Warmer waters pose threat to province’s seafood stocks
JACOB LORINC TIMES & TRANSCRIPT
Sept. 28, 2018
A University of Washington study shows the Gulf of St. Lawrence is losing oxygen faster than almost anywhere else in the world’s oceans, threatening a range of species vital to the Maritime economy.
Published last week, the study found the decline to be directly connected to climate change, as increased carbon dioxide from urbanization and industry seeps into ocean currents and flows into freshwater regions.
Study leader Mariona Claret said water from the Gulf Stream, which flows northwards along the eastern coast of North America, is filtering into the St. Lawrence Seaway as the Labrador Current – which flows southwards toward the Maritime region and typically blocks the entrance of gulf stream waters – weakens.
In turn, temperatures rise in deep-water areas of the Gulf of St. Lawrence, producing a decline in oxygen levels.
“The change is being amplified in this area because now what’s happening is that the Gulf Stream is blocking the Labrador current from transporting oxygen-rich waters toward the Grand Banks,” Claret explains.“Warmer water then enters the Gulf which lowers the oxygen level.”
Katja Fennel, a professor of oceanography at Dalhousie University, says the lower oxygen levels are unsuitable for species such as Atlantic wolffish, Atlantic salmon, Atlantic cod, and snow crabs, who dwell in lower levels of the gulf.
“Some species are better at withstanding lower oxygen levels than others,” she says. “But if these oxygen levels continue, Atlantic cod, for example, will not be able to thrive because of oxygen levels.”
Some of these species are crucial to New Brunswick fisheries. According to Fisheries and Oceans Canada, snow crab, is the second-most valuable commercial fishery in Atlantic Canada.
“The crabs are also the least resistant to low oxygen levels, though, which poses a problem for them in areas of the gulf,” says Fennel.
She notes that changing oxygen levels may lead snow crabs to migrate to other areas in the gulf, forcing commercial fishing zones to be redrawn.
“It could have an impact for fishing, yes, but it’s difficult to say where they would relocate and how that would be accommodated for fishing,” Fennel says.
Fennel says snow crab numbers dipped in 2012 as a result of warming temperatures, but notes that the changes in temperature won’t always be consistent.
“There’s a lot of variability in the ocean, so some years oxygen will be low and some years it will be high. But we do know that, on average, the levels are declining, which in time-scales of three to four decades will pose problems for the fish.”

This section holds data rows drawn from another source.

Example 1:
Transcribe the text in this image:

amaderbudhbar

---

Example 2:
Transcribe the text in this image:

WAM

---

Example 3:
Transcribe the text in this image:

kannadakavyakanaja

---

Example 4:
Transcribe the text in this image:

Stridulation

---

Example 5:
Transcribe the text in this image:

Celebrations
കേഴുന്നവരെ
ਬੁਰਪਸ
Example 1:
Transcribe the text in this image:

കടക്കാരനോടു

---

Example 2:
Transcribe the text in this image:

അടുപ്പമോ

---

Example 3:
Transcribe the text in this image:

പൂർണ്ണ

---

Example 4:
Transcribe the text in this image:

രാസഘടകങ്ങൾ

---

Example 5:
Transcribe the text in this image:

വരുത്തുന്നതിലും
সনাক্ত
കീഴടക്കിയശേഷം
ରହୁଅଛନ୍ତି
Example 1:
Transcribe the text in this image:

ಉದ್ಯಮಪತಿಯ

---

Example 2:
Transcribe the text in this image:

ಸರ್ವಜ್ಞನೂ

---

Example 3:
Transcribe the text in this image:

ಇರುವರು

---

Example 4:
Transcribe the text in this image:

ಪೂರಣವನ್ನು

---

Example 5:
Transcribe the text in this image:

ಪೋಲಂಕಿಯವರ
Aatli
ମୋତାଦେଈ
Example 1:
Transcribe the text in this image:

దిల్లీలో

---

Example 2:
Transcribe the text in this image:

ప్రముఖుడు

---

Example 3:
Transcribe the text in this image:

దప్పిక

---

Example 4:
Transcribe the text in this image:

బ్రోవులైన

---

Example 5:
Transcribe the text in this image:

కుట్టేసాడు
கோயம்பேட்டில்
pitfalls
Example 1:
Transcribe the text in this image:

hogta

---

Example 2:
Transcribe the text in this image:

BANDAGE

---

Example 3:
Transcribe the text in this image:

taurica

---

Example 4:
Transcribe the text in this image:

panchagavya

Declining oxygen levels in the gulf have been monitored for years. Fisheries and Oceans Canada has tracked rising temperatures in the St. Lawrence area since 1920, and began following oxygen levels in 1960.

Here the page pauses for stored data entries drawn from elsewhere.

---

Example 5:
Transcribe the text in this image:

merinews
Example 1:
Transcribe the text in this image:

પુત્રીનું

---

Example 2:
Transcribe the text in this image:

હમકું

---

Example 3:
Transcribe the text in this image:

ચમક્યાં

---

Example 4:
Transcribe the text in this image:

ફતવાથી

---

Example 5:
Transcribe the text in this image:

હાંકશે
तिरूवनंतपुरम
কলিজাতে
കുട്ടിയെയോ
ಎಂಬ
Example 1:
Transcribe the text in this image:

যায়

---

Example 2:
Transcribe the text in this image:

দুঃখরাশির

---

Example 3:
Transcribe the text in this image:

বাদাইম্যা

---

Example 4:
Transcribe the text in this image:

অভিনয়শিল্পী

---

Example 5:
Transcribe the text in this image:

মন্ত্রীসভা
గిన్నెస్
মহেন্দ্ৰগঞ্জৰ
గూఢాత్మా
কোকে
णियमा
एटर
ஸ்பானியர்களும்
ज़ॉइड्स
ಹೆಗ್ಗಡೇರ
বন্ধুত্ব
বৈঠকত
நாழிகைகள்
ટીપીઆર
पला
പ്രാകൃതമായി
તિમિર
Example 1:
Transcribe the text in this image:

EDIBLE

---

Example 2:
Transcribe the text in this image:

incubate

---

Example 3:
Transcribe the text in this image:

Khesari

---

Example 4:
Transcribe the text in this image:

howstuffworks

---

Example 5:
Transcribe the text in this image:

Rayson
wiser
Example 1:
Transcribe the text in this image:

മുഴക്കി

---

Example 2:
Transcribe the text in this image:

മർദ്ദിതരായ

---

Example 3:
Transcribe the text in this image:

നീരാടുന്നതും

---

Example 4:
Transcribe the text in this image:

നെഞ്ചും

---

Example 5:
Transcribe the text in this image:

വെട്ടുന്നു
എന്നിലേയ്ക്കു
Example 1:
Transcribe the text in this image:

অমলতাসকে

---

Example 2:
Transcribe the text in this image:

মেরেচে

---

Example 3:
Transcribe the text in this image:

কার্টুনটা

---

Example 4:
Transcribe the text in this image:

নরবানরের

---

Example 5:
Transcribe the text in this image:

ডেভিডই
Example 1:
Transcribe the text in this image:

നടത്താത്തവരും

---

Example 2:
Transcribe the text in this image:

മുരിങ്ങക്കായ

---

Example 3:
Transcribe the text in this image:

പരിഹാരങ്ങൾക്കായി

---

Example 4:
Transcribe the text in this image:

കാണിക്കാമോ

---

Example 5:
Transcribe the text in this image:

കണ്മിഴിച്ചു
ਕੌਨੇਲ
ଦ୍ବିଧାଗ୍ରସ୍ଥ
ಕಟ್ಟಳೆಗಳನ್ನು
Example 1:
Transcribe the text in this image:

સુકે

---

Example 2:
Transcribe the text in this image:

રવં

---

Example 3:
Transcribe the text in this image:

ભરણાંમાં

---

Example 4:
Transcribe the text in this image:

In 2005, the department reported that oxygen levels declined dramatically, but could not specify the cause.
“What we show is that much of this change is related to climate change, and is associated with the carbon emissions that are released into the atmosphere,” says Claret.
“This is happening now,” says Fennel. “I can’t tell you whether it’s going to be in five or seven years when something really bad happens, but we’re talking about within our lifetime.”